Copy the text read from every one of the items below word for word, and leave the pictures out of your answer.

--- Input records ---

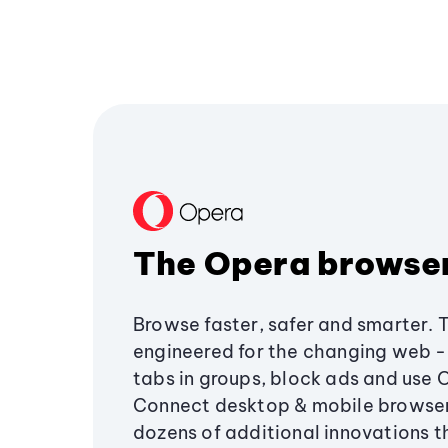
The Opera browse
Browse faster, safer and smarter. 
engineered for the changing web - 
tabs in groups, block ads and use 
Connect desktop & mobile browser
dozens of additional innovations 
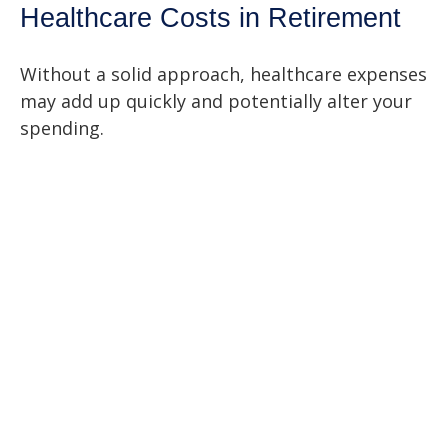
Healthcare Costs in Retirement
Without a solid approach, healthcare expenses
may add up quickly and potentially alter your
spending.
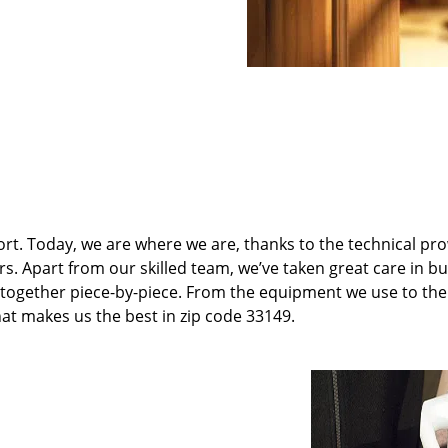
t. Today, we are where we are, thanks to the technical pr
rs. Apart from our skilled team, we’ve taken great care in bu
it together piece-by-piece. From the equipment we use to th
hat makes us the best in zip code 33149.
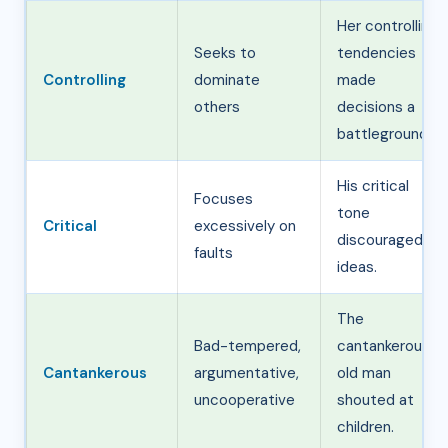
Her controlling
Seeks to
tendencies
Controlling
dominate
made
others
decisions a
battleground.
His critical
Focuses
tone
Critical
excessively on
discouraged
faults
ideas.
The
Bad-tempered,
cantankerous
Cantankerous
argumentative,
old man
uncooperative
shouted at
children.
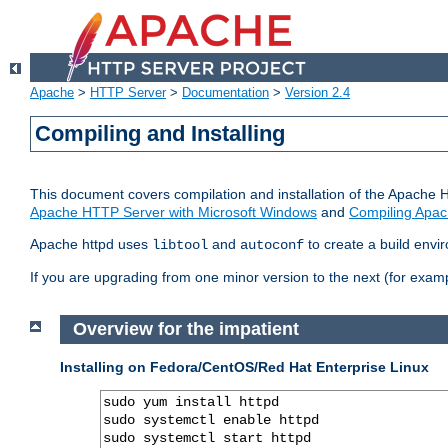
Apache
>
HTTP Server
>
Documentation
>
Version 2.4
Compiling and Installing
This document covers compilation and installation of the Apache 
Apache HTTP Server with Microsoft Windows
and
Compiling Apac
Apache httpd uses
and
to create a build envi
libtool
autoconf
If you are upgrading from one minor version to the next (for examp
Overview for the impatient
Installing on Fedora/CentOS/Red Hat Enterprise Linux
sudo yum install httpd

sudo systemctl enable httpd

sudo systemctl start httpd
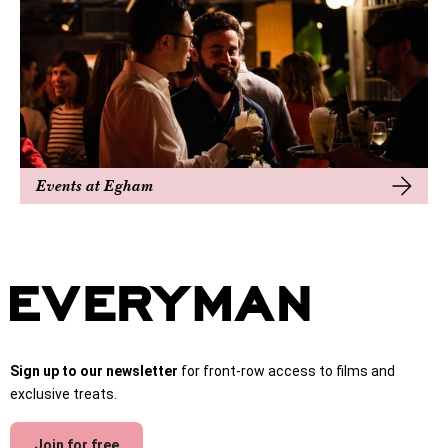
Events at Egham
Sign up to our newsletter
for front-row access to films and
exclusive treats.
Join for free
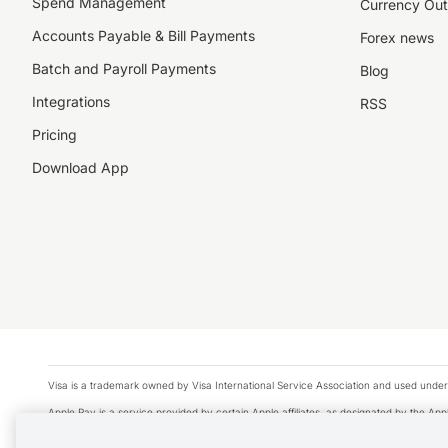
Spend Management
Currency Out
Accounts Payable & Bill Payments
Forex news
Batch and Payroll Payments
Blog
Integrations
RSS
Pricing
Download App
Visa is a trademark owned by Visa International Service Association and used under
Apple Pay is a service provided by certain Apple affiliates, as designated by the Appl
Google Play and Google Pay are trademarks of Google LLC.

---

The completed task:
The Opera browse
Browse faster, safer and smarter. 
engineered for the changing web - 
tabs in groups, block ads and use 
Connect desktop & mobile browser
dozens of additional innovations 
Healthcare Costs in Retirement
Without a solid approach, healthcare expenses
may add up quickly and potentially alter your
spending.
t. Today, we are where we are, thanks to the technical pr
rs. Apart from our skilled team, we’ve taken great care in bu
it together piece-by-piece. From the equipment we use to th
hat makes us the best in zip code 33149.
Her controlling
Seeks to
tendencies
Controlling
dominate
made
others
decisions a
battleground.
His critical
Focuses
tone
Critical
excessively on
discouraged
faults
ideas.
The
Bad-tempered,
cantankerous
Cantankerous
argumentative,
old man
uncooperative
shouted at
children.
Apache
>
HTTP Server
>
Documentation
>
Version 2.4
Compiling and Installing
This document covers compilation and installation of the Apache 
Apache HTTP Server with Microsoft Windows
and
Compiling Apac
Apache httpd uses
and
to create a build envi
libtool
autoconf
If you are upgrading from one minor version to the next (for examp
Overview for the impatient
Installing on Fedora/CentOS/Red Hat Enterprise Linux
sudo yum install httpd

sudo systemctl enable httpd

sudo systemctl start httpd
Events at Egham
Sign up to our newsletter
for front-row access to films and
exclusive treats.
Join for free
Spend Management
Currency Out
Accounts Payable & Bill Payments
Forex news
Batch and Payroll Payments
Blog
Integrations
RSS
Pricing
Download App
Visa is a trademark owned by Visa International Service Association and used under
Apple Pay is a service provided by certain Apple affiliates, as designated by the Appl
Google Play and Google Pay are trademarks of Google LLC.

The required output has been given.